C'est ce message-là qui induit les utilisateurs en erreur selon l'association. "Le fait que Google donne aux utilisateurs la possibilité de désactiver certaines options (voire la Sandbox en totalité) ne le dispense pas de l'obligation de recueillir un consentement éclairé et sans ambiguïté. Or, Google présente cette nouvelle fonctionnalité comme un outil permettant d'améliorer la protection de la vie privée des utilisateurs alors qu'en réalité, il demande aux utilisateurs la permission de les suivre en ligne et de vendre des données à des annonceurs. De nombreux utilisateurs cliqueront simplement sur la fenêtre pop-up sans se rendre compte qu'ils consentent au suivi, induits en erreur par la conception trompeuse de la bannière", explique Noyb au JDN.

Selon Noyb, Google lui a adressé une lettre dans laquelle l'entreprise confirme que le fait de cliquer sur 'Activer' en réponse à cette première bannière est en effet considéré comme un consentement au suivi en vertu de l'article 6, paragraphe 1, point a, du RGPD. "En réalité, l'entreprise dissimule le fait que la sélection de cette option activerait le tracking", résume l'association.

D'après Noyb, Google fait appel à un dark pattern (une astuce servant à manipuler ses utilisateurs) pour maximiser le taux de consentement de ses utilisateurs. Pire, l'association soutient que le géant ment aux internautes. "La seule façon logique d'interpréter la fenêtre pop-up de la 'Privacy Sandbox' présentée aux utilisateurs est de penser que Google Chrome commence maintenant à les protéger (techniquement) contre le suivi des publicités. Ce message a même été renforcé par l'utilisation répétée de mots tels que 'protéger', 'limiter' et 'fonctionnalités de confidentialité', accompagnés d'images trompeuses", indique l'association. "Google a tout simplement menti à ses utilisateurs. Pour être légal, le consentement doit être éclairé, transparent et équitable. Google a fait exactement le contraire", déclare Max Schems, président honoraire de Noyb.
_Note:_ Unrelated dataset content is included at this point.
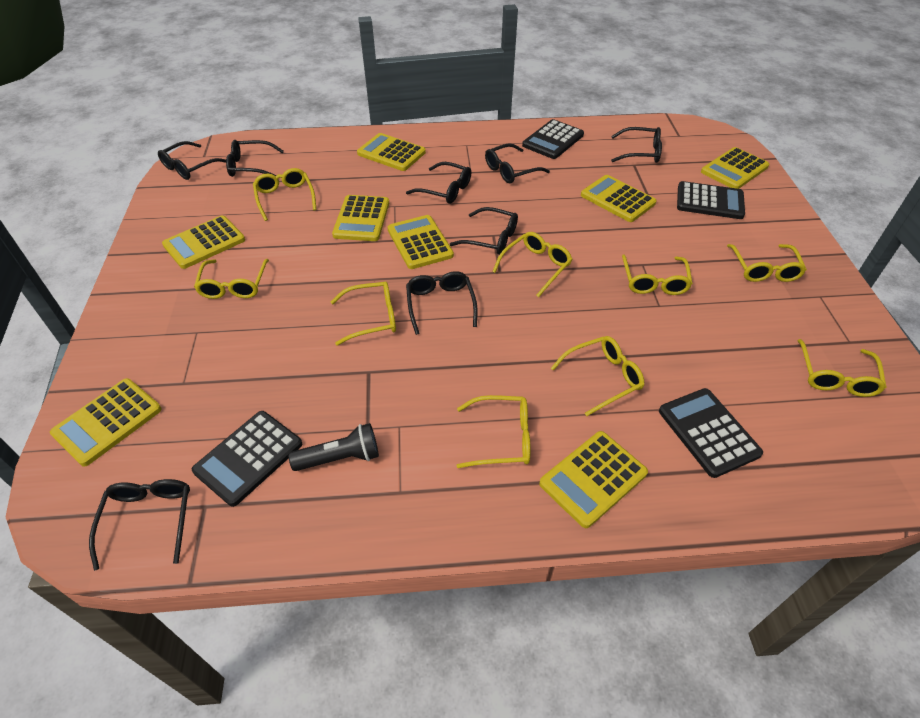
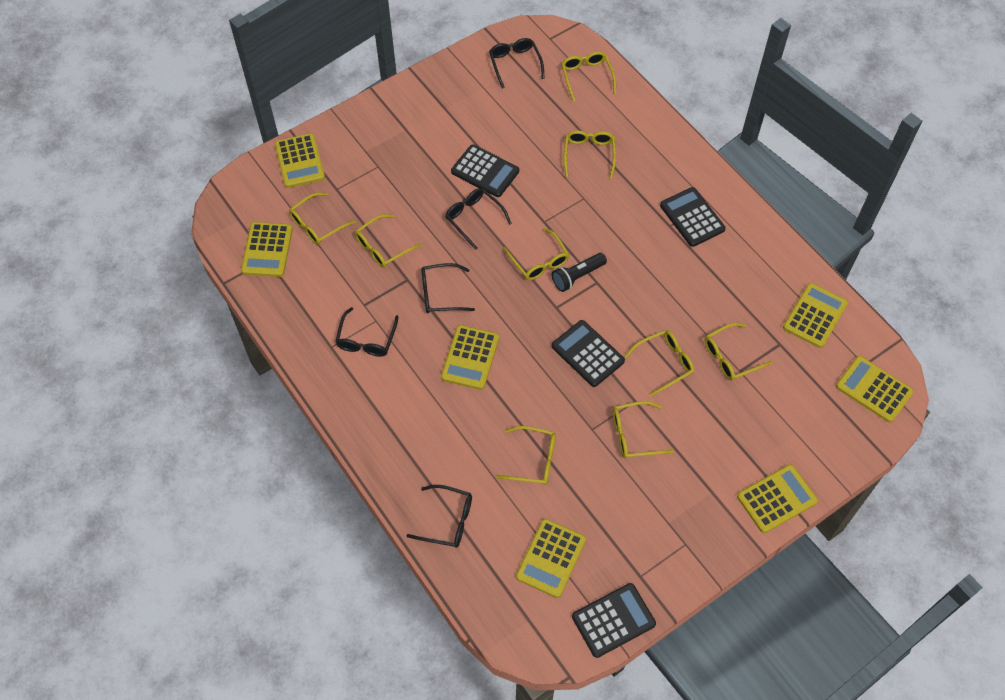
black glasses: [89,479,190,571] [158,141,226,180] [226,140,284,177] [406,162,471,204] [406,271,478,335] [450,207,518,255] [485,143,550,183] [611,127,662,163] = 8 -> [335,307,399,357] [406,485,472,548] [421,263,475,313] [445,188,512,250] [489,38,545,89] = 5
yellow calculator: [50,378,162,467] [162,216,245,269] [332,195,389,241] [357,133,426,171] [388,215,454,269] [539,431,648,528] [581,175,657,222] [701,147,769,189] = 8 -> [241,222,293,277] [275,133,325,188] [441,325,499,390] [516,519,586,598] [737,464,818,533] [783,283,848,348] [836,356,914,423] = 7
L'association a déposé sa plainte auprès de l'autorité autrichienne de protection de données en se basant sur l'article 4(11) du RGPD selon lequel le consentement doit être "une manifestation de volonté, libre, spécifique, éclairée et univoque" de la personne concernée. L'association demande à l'autorité autrichienne d'ordonner à Google de mettre ses opérations de traitement en conformité avec le RGPD, de cesser le traitement des données collectées sur la base d'un consentement non valide et d'informer les destinataires de ces données (in fine les éditeurs et les annonceurs) qu'ils doivent cesser de les traiter. Enfin, Noyb propose que l'autorité impose à Google "une amende effective, proportionnée et dissuasive".